'I didn't want to struggle': Jacinda Ardern on her recovery from childbirth

Jacinda Ardern has revealed her struggle to recover from childbirth after delivering her daughter, Neve Te Aroha Ardern Gayford, in June.

Speaking to former Prime Minister Helen Clark for the UN Women National Committee for Aotearoa, Ms Ardern admitted that she got a little bit ahead of herself.

"I was so determined I needed to show signs that I was recovering quickly, because I didn't want to struggle on the return - I wanted to come back fully recovered and ready to go," she said.

"After week one, I went for a walk around the block and I remember about halfway around the block thinking, 'This was a very bad idea, it'll take me a very long time to get home.'" she laughed.

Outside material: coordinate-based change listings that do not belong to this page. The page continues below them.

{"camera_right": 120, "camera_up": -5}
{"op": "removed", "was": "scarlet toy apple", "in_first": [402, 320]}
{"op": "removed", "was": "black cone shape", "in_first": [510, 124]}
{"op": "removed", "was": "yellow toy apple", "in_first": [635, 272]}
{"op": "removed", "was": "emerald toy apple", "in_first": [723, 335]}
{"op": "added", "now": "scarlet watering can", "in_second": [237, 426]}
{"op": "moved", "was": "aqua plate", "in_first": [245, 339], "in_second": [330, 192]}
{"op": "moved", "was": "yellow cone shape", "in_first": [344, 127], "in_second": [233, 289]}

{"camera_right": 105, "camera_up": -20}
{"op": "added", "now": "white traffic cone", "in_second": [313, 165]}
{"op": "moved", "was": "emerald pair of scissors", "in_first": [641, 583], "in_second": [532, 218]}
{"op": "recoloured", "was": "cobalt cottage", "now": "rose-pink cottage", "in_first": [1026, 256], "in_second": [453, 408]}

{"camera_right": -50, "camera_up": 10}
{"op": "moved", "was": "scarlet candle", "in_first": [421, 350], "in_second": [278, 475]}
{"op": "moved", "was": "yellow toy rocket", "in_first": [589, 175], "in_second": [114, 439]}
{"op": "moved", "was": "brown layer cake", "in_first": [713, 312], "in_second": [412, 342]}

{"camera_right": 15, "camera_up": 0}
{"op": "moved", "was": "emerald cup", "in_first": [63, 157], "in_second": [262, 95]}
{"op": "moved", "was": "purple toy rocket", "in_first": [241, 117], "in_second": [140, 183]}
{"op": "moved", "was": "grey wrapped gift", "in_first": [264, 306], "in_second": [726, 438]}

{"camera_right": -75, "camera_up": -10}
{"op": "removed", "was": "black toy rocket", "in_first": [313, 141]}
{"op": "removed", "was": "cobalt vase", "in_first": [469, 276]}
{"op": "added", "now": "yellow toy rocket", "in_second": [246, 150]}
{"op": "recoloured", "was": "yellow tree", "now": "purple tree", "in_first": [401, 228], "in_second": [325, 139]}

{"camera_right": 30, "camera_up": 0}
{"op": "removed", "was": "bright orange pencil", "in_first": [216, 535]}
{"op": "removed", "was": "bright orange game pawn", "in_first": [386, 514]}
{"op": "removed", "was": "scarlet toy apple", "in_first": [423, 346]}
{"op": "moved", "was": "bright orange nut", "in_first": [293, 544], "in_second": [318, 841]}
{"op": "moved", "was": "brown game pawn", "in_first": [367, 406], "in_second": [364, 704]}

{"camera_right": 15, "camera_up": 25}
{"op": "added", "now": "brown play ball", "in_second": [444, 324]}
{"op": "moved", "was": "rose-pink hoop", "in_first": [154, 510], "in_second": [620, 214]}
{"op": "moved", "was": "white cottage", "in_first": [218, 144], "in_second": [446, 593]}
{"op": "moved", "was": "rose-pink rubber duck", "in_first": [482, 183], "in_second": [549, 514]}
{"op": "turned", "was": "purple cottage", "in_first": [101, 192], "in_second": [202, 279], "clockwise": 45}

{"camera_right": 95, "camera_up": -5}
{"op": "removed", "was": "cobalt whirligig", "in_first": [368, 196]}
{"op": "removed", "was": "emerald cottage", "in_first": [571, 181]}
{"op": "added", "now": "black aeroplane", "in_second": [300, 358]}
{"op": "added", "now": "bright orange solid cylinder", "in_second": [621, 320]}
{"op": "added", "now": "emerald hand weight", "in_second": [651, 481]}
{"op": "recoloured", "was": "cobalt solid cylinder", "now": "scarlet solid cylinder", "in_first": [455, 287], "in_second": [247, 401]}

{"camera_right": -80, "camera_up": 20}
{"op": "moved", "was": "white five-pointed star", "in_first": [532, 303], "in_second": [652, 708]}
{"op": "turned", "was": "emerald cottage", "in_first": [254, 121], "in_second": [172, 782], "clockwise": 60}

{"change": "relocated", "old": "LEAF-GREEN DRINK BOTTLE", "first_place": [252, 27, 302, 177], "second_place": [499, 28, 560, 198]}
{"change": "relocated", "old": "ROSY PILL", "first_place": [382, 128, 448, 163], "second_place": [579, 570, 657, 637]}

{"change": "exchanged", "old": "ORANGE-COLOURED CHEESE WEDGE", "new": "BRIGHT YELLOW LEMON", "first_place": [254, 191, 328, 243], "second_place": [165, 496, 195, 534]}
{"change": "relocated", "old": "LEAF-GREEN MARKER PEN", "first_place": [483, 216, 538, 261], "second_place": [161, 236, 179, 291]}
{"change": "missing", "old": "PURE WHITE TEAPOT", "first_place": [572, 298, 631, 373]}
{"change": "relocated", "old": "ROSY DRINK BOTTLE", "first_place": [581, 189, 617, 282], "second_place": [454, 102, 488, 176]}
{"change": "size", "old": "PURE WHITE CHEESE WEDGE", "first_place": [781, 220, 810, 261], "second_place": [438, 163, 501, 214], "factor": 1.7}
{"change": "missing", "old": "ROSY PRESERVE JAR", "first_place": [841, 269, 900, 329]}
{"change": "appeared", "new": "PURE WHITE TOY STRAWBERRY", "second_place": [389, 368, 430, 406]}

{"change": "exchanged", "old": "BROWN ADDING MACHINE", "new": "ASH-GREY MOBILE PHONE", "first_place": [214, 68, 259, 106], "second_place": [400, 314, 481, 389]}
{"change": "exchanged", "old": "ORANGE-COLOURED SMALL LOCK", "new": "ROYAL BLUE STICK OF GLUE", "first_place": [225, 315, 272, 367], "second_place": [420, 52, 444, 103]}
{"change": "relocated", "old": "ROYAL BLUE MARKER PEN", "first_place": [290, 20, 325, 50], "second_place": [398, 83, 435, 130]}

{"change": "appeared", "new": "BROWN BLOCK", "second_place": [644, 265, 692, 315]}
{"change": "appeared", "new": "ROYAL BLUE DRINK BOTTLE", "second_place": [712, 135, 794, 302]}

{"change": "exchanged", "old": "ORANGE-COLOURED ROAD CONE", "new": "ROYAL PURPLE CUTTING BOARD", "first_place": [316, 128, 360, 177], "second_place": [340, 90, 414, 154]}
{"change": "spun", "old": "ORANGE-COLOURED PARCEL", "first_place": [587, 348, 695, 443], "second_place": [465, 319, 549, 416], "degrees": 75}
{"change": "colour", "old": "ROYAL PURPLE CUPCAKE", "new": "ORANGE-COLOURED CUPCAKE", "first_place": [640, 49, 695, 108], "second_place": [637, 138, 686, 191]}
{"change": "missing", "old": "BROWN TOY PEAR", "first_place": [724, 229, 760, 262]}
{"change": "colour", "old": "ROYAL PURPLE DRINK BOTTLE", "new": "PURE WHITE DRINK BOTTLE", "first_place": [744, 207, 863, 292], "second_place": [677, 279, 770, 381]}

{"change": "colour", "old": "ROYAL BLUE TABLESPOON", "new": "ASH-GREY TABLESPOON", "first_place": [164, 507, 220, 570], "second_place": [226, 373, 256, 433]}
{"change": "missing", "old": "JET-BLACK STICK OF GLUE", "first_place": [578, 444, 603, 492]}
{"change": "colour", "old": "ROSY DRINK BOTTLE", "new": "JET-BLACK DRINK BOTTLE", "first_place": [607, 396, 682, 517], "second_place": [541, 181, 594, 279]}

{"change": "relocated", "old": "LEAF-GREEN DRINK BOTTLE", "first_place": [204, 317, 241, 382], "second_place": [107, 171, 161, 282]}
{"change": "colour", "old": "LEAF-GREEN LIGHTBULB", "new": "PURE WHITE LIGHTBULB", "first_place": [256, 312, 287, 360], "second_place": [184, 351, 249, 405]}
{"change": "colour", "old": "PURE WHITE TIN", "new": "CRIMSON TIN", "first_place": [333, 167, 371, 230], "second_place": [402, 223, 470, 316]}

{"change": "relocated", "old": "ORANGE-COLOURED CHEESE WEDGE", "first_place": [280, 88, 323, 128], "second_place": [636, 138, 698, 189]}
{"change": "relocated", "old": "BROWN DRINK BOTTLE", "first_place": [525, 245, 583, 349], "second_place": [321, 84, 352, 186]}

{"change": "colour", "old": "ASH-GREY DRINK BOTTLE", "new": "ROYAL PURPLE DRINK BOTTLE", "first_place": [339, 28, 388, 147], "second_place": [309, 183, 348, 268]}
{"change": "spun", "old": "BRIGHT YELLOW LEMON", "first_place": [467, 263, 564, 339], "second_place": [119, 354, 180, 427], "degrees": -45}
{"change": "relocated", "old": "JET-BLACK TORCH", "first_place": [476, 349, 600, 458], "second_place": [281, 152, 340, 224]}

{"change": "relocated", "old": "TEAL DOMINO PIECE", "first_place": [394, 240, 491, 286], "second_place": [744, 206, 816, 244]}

Childbirth can lead to devastating health problems. Around 30 to 50 percent of women will suffer pelvic organ prolapses afterwards, while up to 50 percent will be affected by incontinence.

Between 10 and 20 percent of women will need surgery for prolapse in their lifetime and one in four women will suffer from urine leakage.

The Prime Minister said that the experience made her think deeply about other women's experiences and why parental leave is so important.

Ms Ardern only took six weeks off, leaving Winston Peters in charge of the country - during which time he got mixed reviews after insulting Australia and criticising multiculturalism.

But Ms Ardern said she "couldn't and wouldn't" take more time off than she did.